Seitenauszug:
────────────────────

KOALITIONSVERBOT IM ZTG 2019 AUFGEHOBEN

Gemäß § 23 Abs 3 Ziviltechnikergesetz 2019 war die Bildung einer Gesellschaft bürgerlichen Rechts zwischen ZiviltechnikerInnen und Gewerbetreibenden nur zulässig, wenn Letztere nicht zu ausführenden Tätigkeiten berechtigt sind. Dieses sogenannte „Koalitionsverbot“ führte dazu, dass Bewerber- und Bietergemeinschaften aus Ziviltechnikern und ausführenden Unternehmern aufgrund der Verletzung berufsrechtlicher Ausübungsbestimmungen von Vergabeverfahren auszuscheiden waren.

EuGH-Entscheidung 2019

Die Vorgängerbestimmung in § 21 Abs 3 ZTG 1993 war bereits Gegenstand eines Vertragsverletzungsverfahrens der Europäischen Kommission gegen Österreich. Im Juli 2019 – und somit knapp nach Inkrafttreten des ZTG 2019 – entschied der EuGH, dass Österreich durch die Aufrechterhaltung der Beschränkung multidisziplinärer Tätigkeiten für Ziviltechnikergesellschaften gegen seine Verpflichtungen aus der Richtlinie 2006/123/EG über Dienstleistungen im Binnenmarkt verstoßen hat.

ZTG-Novelle 2021

Durch die EuGH-Entscheidung war eine umfassende Novellierung des soeben in Kraft getretenen ZTG 2019 notwendig geworden, um einen europarechtskonformen Zustand herzustellen. Mit der im Jahr 2021 erfolgten Novelle wurde es ZiviltechnikerInnen nun gestattet, interdisziplinäre Gesellschaften mit Angehörigen anderer Berufe zu bilden. Die Höhe der zwingenden Beteiligung von ZiviltechnikerInnen an Ziviltechnikergesellschaften und interdisziplinären Gesellschaften mit Ziviltechnikern wurde auf 50% herabgesetzt (zu weiteren Details siehe Newsletter November 2021).

VfGH 2021

Obwohl der EuGH auch das sogenannte „Koalitionsverbot“ als unionrechtswidrig erkannt hatte, wurde dies bei der Novelle des ZTG im Jahr 2021 noch nicht berücksichtigt. Daran änderte auch die noch vor der Kundmachung der Novelle erfolgte Entscheidung des Verfassungsgerichtshofes nichts, wonach das Koalitionsverbot aufgrund der Unionsrechtswidrigkeit unangewendet zu bleiben hat, da es eine Verletzung des Gleichheitssatzes darstellt (VfGH 4.3.2021, E3131/2020). Verfassungsrechtliche Bedenken gegen den Inhalt des § 21 Abs 3 ZTG 1993 hatte der VfGH übrigens im Jahr 2011 noch verworfen (VfGH 3.5.2011, B395/11).

────────────────────

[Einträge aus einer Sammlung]
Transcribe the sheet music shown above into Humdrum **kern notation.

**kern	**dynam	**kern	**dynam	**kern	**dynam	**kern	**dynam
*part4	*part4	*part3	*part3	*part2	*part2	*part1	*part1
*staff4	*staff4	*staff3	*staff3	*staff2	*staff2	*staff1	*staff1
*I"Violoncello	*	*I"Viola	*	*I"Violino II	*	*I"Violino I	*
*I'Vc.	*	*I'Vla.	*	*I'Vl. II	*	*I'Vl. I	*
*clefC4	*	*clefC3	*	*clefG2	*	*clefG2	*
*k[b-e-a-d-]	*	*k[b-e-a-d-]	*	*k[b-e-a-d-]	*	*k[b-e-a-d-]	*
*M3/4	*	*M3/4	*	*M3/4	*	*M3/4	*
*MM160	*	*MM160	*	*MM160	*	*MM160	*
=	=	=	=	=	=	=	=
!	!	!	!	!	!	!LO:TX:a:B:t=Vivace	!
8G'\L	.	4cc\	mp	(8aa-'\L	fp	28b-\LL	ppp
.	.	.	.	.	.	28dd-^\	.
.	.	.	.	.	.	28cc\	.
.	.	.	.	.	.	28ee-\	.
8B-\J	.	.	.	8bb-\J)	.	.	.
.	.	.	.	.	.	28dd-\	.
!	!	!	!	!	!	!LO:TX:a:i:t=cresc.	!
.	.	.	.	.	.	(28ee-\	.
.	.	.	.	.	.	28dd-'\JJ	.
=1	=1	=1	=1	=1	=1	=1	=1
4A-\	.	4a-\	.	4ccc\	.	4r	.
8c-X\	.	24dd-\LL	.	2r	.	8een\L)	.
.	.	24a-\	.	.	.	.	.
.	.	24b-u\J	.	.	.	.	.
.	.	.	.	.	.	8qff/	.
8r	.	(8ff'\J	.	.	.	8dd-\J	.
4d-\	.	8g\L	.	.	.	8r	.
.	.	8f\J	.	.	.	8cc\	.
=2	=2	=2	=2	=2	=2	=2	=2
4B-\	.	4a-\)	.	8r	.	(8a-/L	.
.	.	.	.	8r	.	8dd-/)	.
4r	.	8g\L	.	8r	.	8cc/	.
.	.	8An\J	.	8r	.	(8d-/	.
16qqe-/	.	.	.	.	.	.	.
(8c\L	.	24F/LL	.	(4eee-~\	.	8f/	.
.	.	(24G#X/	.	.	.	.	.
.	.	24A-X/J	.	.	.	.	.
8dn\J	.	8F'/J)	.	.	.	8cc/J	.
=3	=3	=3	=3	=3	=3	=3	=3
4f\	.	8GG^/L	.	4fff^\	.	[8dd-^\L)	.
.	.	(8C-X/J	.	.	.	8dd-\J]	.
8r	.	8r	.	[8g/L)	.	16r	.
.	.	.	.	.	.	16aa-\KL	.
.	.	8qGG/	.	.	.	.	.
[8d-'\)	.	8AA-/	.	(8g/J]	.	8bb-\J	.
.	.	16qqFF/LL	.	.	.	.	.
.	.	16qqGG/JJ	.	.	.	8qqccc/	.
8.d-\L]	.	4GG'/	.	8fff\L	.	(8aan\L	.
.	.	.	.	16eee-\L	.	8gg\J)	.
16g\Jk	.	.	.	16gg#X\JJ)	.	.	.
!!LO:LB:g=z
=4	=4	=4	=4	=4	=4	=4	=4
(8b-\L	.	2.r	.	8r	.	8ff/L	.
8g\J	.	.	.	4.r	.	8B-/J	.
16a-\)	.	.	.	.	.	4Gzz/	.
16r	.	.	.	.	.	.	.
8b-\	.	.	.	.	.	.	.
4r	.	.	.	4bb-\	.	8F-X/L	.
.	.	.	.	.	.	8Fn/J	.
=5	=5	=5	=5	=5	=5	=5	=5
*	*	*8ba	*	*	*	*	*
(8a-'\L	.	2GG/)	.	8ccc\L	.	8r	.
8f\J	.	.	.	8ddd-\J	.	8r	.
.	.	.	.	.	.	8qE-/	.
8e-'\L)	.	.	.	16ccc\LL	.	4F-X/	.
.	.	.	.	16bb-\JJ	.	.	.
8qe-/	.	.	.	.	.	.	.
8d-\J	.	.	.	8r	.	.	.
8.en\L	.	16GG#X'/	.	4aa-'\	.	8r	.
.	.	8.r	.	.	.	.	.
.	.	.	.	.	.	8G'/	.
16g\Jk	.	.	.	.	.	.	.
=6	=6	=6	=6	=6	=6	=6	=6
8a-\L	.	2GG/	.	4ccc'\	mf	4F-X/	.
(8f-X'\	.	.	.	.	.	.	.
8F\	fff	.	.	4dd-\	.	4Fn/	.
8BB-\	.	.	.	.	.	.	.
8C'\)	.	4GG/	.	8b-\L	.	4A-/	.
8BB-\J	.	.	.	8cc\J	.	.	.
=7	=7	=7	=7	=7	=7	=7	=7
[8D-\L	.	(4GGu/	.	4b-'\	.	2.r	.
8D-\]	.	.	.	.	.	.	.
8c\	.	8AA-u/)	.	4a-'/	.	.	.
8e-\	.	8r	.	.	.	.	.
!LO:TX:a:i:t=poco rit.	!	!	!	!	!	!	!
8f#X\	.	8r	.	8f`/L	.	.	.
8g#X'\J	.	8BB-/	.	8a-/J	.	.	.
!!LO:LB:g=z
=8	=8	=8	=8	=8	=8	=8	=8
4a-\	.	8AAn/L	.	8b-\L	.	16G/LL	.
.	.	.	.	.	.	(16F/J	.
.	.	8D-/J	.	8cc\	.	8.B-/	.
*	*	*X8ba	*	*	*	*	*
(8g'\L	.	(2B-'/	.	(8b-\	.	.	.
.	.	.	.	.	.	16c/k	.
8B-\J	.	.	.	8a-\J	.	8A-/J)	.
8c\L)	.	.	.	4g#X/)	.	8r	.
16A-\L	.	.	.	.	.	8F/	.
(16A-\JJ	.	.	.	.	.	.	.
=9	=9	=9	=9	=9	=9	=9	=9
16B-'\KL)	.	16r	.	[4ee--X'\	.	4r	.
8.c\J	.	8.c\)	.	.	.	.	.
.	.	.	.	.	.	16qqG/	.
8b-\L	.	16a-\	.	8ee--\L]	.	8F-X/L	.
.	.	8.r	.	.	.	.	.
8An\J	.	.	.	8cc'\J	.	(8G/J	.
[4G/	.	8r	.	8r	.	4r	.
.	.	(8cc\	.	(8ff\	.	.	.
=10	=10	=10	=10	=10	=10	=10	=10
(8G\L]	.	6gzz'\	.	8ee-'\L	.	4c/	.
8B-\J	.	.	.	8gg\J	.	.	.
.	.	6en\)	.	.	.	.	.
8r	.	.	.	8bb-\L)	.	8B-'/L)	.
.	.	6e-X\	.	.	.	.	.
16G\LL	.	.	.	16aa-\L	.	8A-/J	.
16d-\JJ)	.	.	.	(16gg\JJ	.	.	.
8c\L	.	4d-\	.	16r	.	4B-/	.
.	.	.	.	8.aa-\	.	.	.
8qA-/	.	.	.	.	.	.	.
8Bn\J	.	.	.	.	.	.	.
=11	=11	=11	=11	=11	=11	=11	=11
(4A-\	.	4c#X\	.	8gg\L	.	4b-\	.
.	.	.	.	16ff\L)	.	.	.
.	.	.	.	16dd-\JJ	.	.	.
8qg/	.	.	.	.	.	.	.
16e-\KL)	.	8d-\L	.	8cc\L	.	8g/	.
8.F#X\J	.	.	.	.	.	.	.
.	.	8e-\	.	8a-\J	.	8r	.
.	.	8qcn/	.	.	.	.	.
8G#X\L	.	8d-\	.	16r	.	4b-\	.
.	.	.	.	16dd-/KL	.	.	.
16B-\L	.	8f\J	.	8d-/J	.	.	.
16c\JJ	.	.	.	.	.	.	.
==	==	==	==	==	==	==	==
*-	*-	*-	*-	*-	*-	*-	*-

────────────────────

Aufgabenstellung A: Fassen Sie den Absatz im Seitenauszug, der mit „Durch die EuGH-Entscheidung war“ beginnt, als Stichpunktliste zusammen und behalten Sie dabei seine wesentlichen Fakten bei.
Aufgabenstellung B: Übersetzen Sie diesen Satz aus dem Seitenauszug ins Englische: „Gemäß § 23 Abs 3 Ziviltechnikergesetz 2019 war die Bildung einer Gesellschaft bürgerlichen Rechts zwischen ZiviltechnikerInnen und Gewerbetreibenden nur zulässig, wenn Letztere nicht zu ausführenden Tätigkeiten berechtigt sind.“

Musterlösung A:
- Die EuGH-Entscheidung machte eine umfassende Novellierung des gerade erst in Kraft getretenen ZTG 2019 nötig, um einen europarechtskonformen Zustand herzustellen.
- Mit der Novelle von 2021 dürfen ZiviltechnikerInnen interdisziplinäre Gesellschaften mit Angehörigen anderer Berufe bilden.
- Die zwingende Beteiligung von ZiviltechnikerInnen an Ziviltechnikergesellschaften und an interdisziplinären Gesellschaften mit Ziviltechnikern wurde auf 50 % gesenkt.

Musterlösung B: Under Section 23(3) of the Civil Engineers Act 2019 (Ziviltechnikergesetz 2019), forming a civil-law partnership between civil engineers and tradespeople was only permissible if the latter are not authorized to carry out executing work.